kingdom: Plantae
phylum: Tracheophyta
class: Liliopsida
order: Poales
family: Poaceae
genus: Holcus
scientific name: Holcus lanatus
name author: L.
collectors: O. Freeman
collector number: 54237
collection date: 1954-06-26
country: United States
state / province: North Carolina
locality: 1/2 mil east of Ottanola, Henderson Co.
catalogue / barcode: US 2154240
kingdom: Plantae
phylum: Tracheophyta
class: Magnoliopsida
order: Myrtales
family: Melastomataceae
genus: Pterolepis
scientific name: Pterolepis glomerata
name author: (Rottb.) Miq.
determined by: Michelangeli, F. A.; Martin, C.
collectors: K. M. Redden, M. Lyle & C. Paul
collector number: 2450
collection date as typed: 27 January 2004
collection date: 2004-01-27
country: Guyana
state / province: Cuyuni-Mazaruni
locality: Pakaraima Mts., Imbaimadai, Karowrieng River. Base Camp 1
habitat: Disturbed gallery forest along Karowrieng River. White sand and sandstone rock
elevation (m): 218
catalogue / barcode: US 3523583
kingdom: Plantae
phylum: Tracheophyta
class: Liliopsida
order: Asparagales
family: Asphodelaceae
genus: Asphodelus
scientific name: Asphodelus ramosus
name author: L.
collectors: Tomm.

EXERCISE BRIEF: Recast the items from the line with "family: Poaceae" through the end of the items as a two-column CSV with the headers field and value. Give one row per item, with its text under field and its answer under value, each in a single quoted field and with any line breaks replaced by spaces.

WRITTEN ANSWER:
field,value
"family:","Poaceae"
"genus:","Holcus"
"scientific name:","Holcus lanatus"
"name author:","L."
"collectors:","O. Freeman"
"collector number:","54237"
"collection date:","1954-06-26"
"country:","United States"
"state / province:","North Carolina"
"locality:","1/2 mil east of Ottanola, Henderson Co."
"catalogue / barcode:","US 2154240"
"kingdom:","Plantae"
"phylum:","Tracheophyta"
"class:","Magnoliopsida"
"order:","Myrtales"
"family:","Melastomataceae"
"genus:","Pterolepis"
"scientific name:","Pterolepis glomerata"
"name author:","(Rottb.) Miq."
"determined by:","Michelangeli, F. A.; Martin, C."
"collectors:","K. M. Redden, M. Lyle & C. Paul"
"collector number:","2450"
"collection date as typed:","27 January 2004"
"collection date:","2004-01-27"
"country:","Guyana"
"state / province:","Cuyuni-Mazaruni"
"locality:","Pakaraima Mts., Imbaimadai, Karowrieng River. Base Camp 1"
"habitat:","Disturbed gallery forest along Karowrieng River. White sand and sandstone rock"
"elevation (m):","218"
"catalogue / barcode:","US 3523583"
"kingdom:","Plantae"
"phylum:","Tracheophyta"
"class:","Liliopsida"
"order:","Asparagales"
"family:","Asphodelaceae"
"genus:","Asphodelus"
"scientific name:","Asphodelus ramosus"
"name author:","L."
"collectors:","Tomm."